Seçilen Metin:
|---|

TÜRKİYE CUMHURİYETİ
|
ANAYASA MAHKEMESİ
|
|
|
BİRİNCİ BÖLÜM
|
|
KARAR
|
|
ÜNSAL ÜNAL BAŞVURUSU
|
(Başvuru Numarası: 2016/20763)
|
|
Karar Tarihi: 27/2/2020
|
|
BİRİNCİ BÖLÜM
|
|
KARAR
|
|
Başkan
|
:
|
Hasan Tahsin GÖKCAN
|
Üyeler
|
:
|
Serdar ÖZGÜLDÜR
|
|
|
Kadir ÖZKAYA
|
|
|
Yusuf Şevki HAKYEMEZ
|
|
|
Selahaddin MENTEŞ
|
Raportör
|
:
|
Burak Cenk İLHAN
|
Başvurucu
|
:
|
Ünsal ÜNAL
|
Vekili
|
:
|
Av. Tümer ZEYTİN
|
I. BAŞVURUNUN KONUSU
1. Başvuru, tutuklamanın hukuki olmaması nedeniyle kişi
hürriyeti ve güvenliği hakkının ihlal edildiği iddiasına ilişkindir.
II. BAŞVURU SÜRECİ
2. Başvurular 30/9/2016 ve 28/2/2017 tarihlerinde yapılmıştır.
3. Başvuru, başvuru formu ve eklerinin idari yönden yapılan ön
incelemesinden sonra Komisyona sunulmuştur.
4. 2016/20763 numaralı başvuru ile 2017/6258 numaralı başvuru
arasında kişi yönünden hukuki irtibat bulunması nedeniyle bu başvuruların
birleştirilerek incelemenin 2016/20763 numaralı başvuru dosyası üzerinden
yapılmasına karar verilmiştir.
5. Komisyonca başvurunun kabul edilebilirlik incelemesinin Bölüm
tarafından yapılmasına karar verilmiştir.
6. Komisyon tarafından başvurucunun tutuklamanın hukuki olmaması
nedeniyle kişi hürriyeti ve güvenliği hakkının ihlal edildiği iddiası dışındaki
diğer temel hak ve özgürlüklerin ihlal edildiğine yönelik iddiaların kabul
edilemez olduğuna, tutuklamanın hukuki olmadığı iddiası bakımından başvurunun
Bölüme gönderilmesine 19/2/2019 tarihinde karar verilmiştir.

|---|

Sağlanan Malzeme:
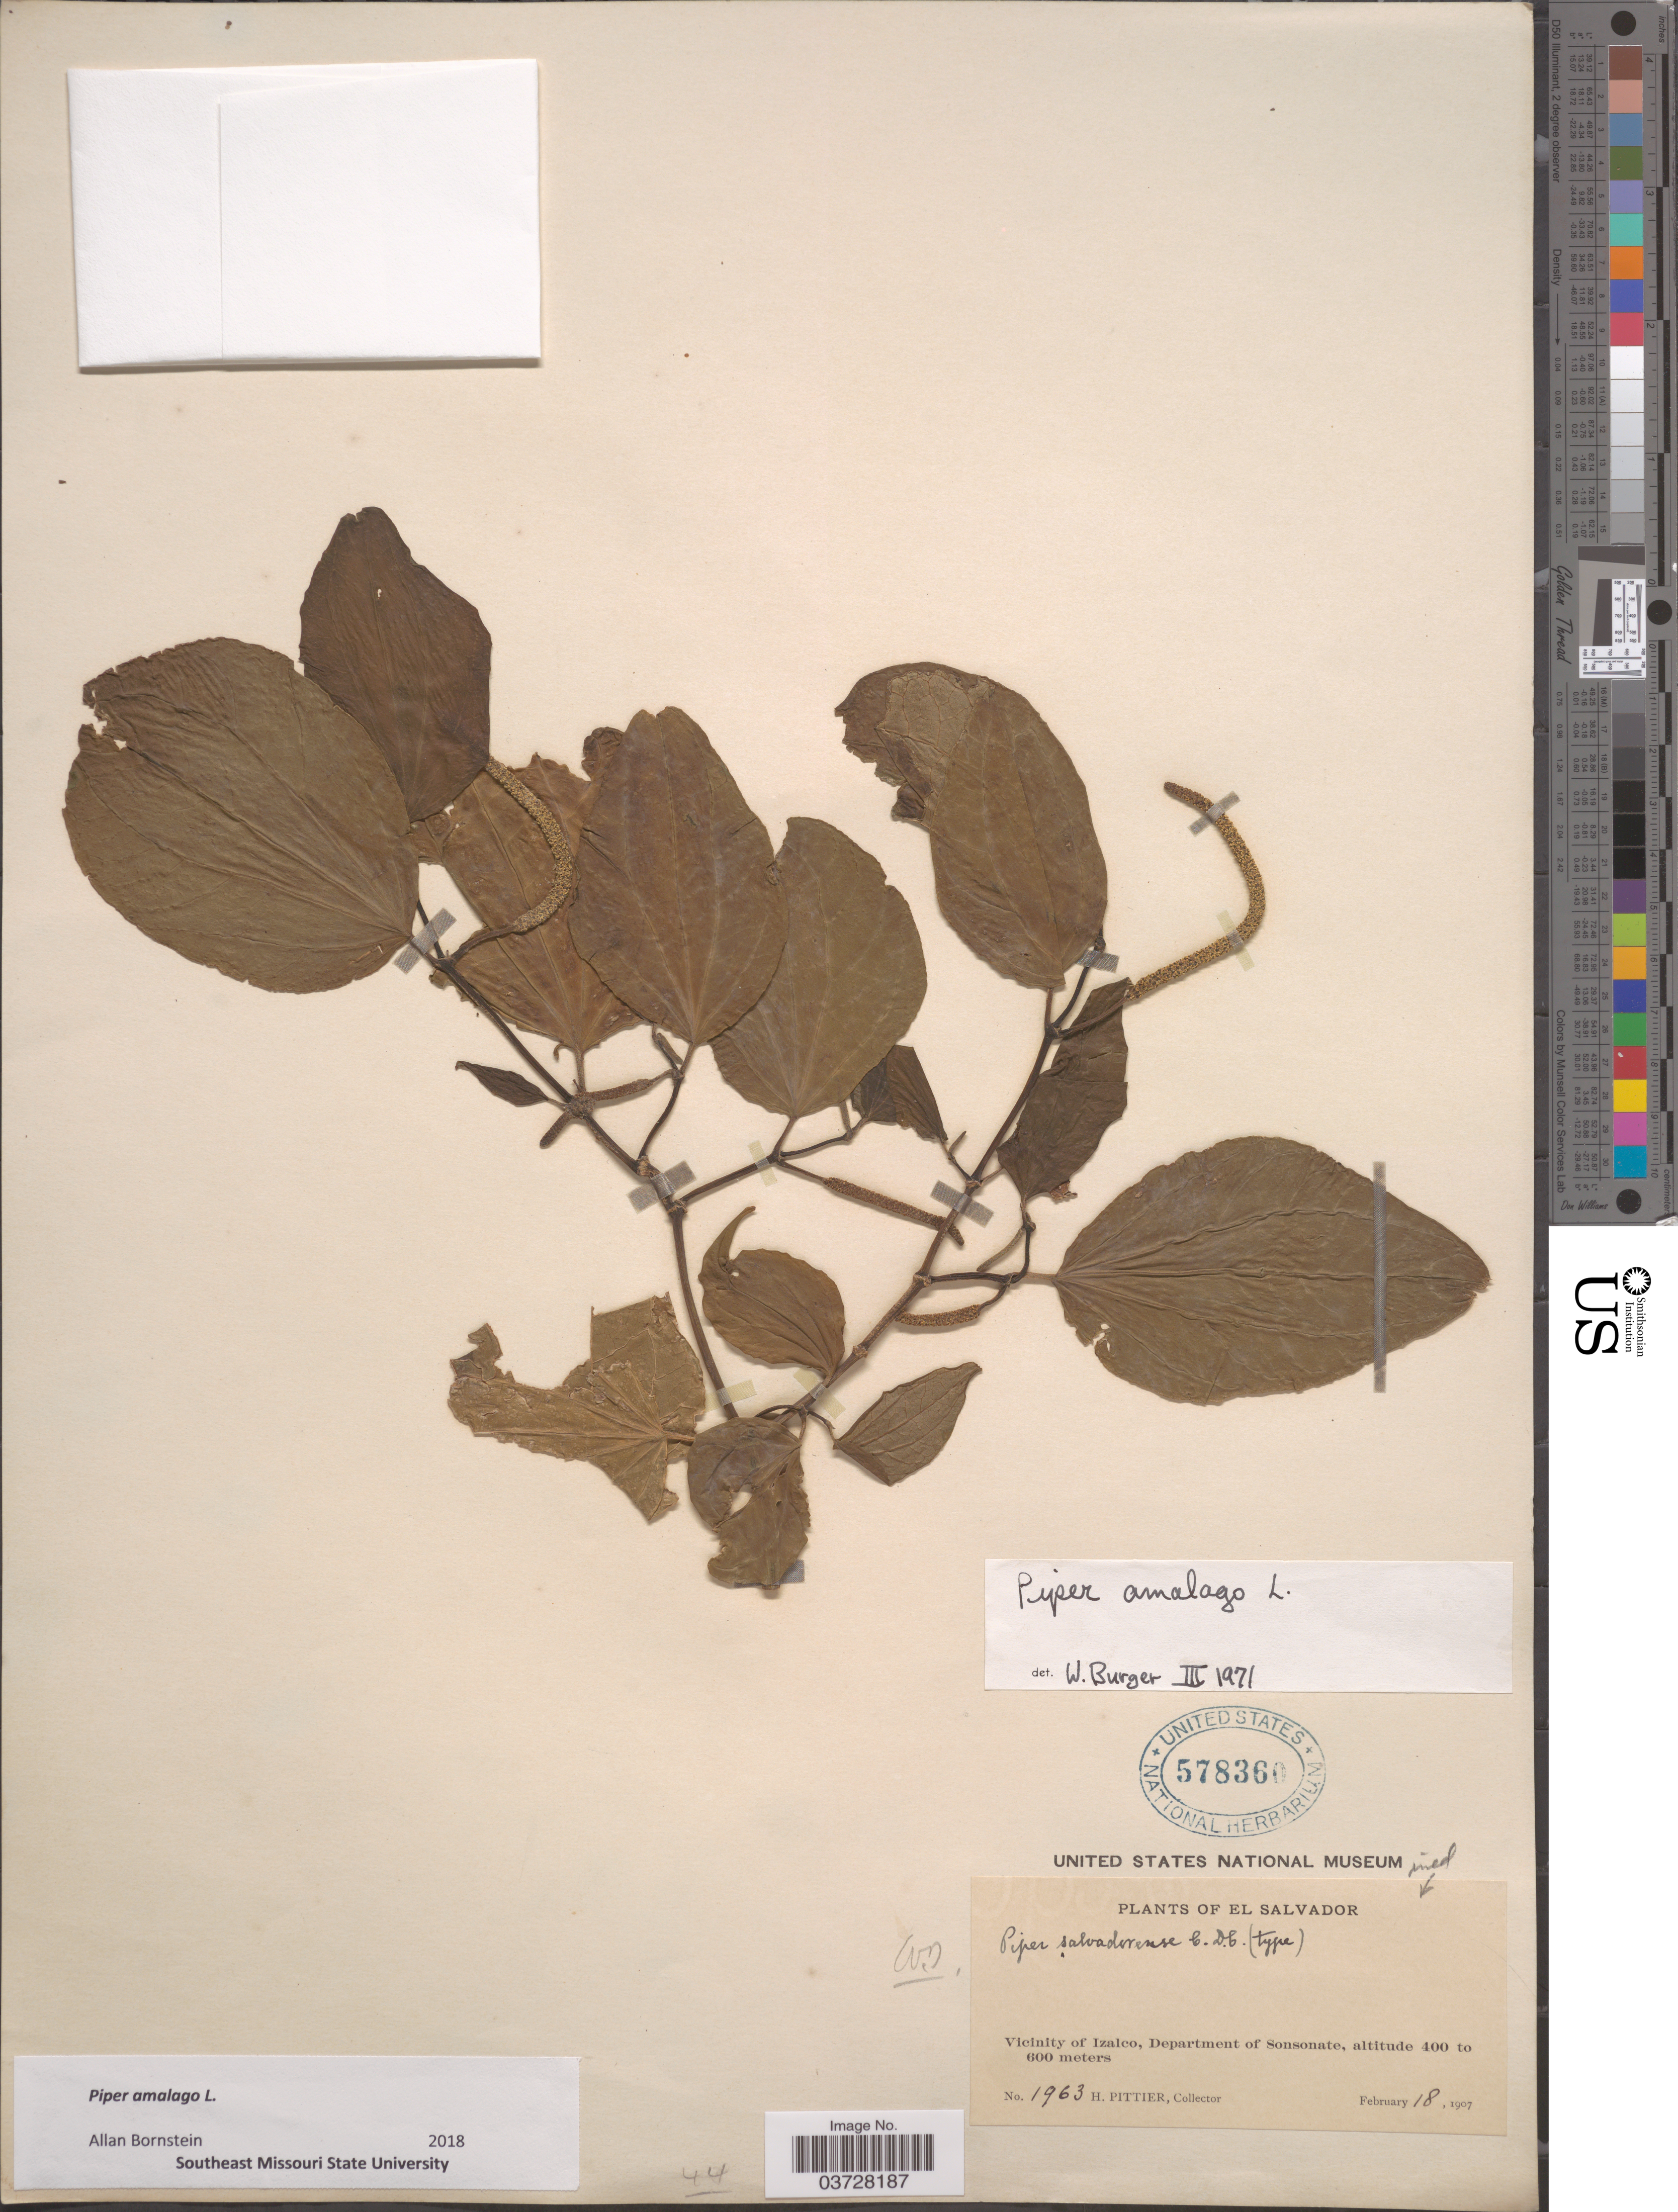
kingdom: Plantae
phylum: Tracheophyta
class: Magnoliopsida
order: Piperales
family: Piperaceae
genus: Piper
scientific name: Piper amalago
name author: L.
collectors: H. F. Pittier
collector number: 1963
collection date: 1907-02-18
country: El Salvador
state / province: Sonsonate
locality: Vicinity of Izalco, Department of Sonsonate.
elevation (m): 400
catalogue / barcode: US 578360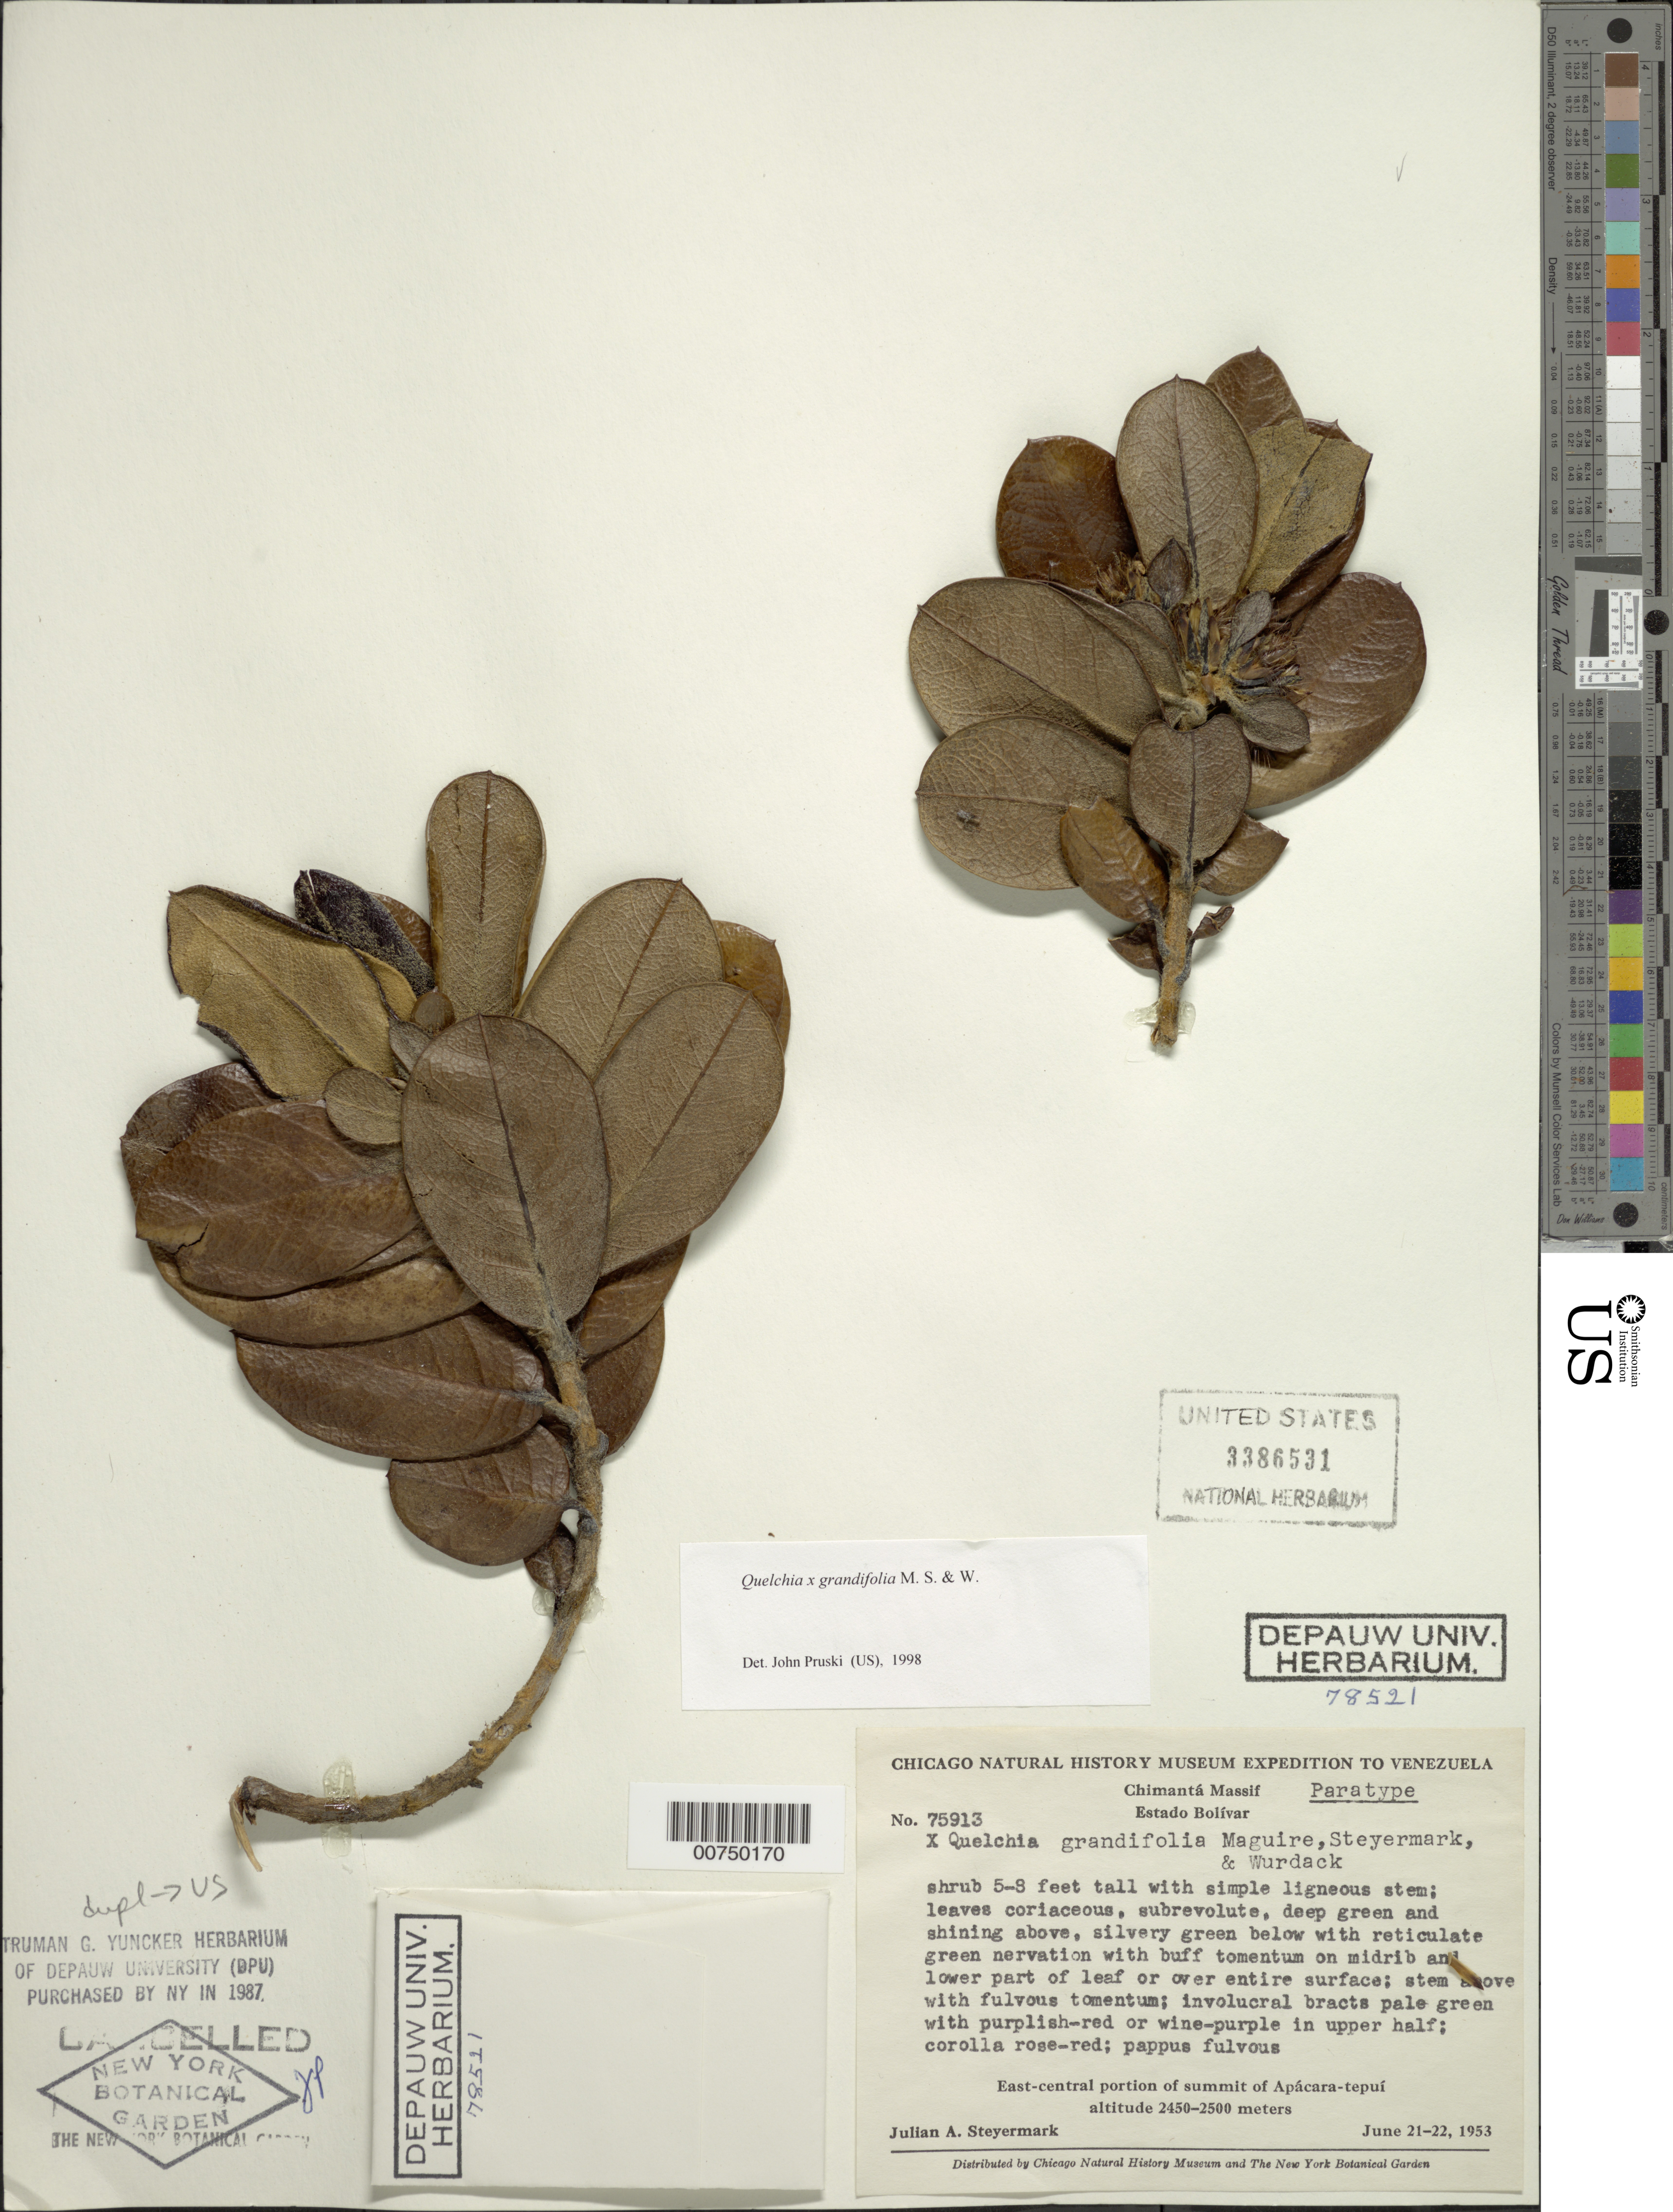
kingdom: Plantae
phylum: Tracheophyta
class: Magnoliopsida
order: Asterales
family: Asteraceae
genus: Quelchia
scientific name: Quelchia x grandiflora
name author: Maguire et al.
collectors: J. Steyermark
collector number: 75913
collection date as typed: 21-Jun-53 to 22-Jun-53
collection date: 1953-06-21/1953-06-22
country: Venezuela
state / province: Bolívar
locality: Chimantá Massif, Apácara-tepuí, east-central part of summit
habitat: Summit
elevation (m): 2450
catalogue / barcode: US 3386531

|---|

Anayasa Mahkemesi kararında "3. Başvuru, başvuru" ifadesinden başlayıp "tarihinde karar verilmiştir." ifadesi de dahil olmak üzere olan bölümü aynen yineleyiniz. Bu girdiler başka bir kaynaktan alınmıştır.

3. Başvuru, başvuru formu ve eklerinin idari yönden yapılan ön
incelemesinden sonra Komisyona sunulmuştur.
4. 2016/20763 numaralı başvuru ile 2017/6258 numaralı başvuru
arasında kişi yönünden hukuki irtibat bulunması nedeniyle bu başvuruların
birleştirilerek incelemenin 2016/20763 numaralı başvuru dosyası üzerinden
yapılmasına karar verilmiştir.
5. Komisyonca başvurunun kabul edilebilirlik incelemesinin Bölüm
tarafından yapılmasına karar verilmiştir.
6. Komisyon tarafından başvurucunun tutuklamanın hukuki olmaması
nedeniyle kişi hürriyeti ve güvenliği hakkının ihlal edildiği iddiası dışındaki
diğer temel hak ve özgürlüklerin ihlal edildiğine yönelik iddiaların kabul
edilemez olduğuna, tutuklamanın hukuki olmadığı iddiası bakımından başvurunun
Bölüme gönderilmesine 19/2/2019 tarihinde karar verilmiştir.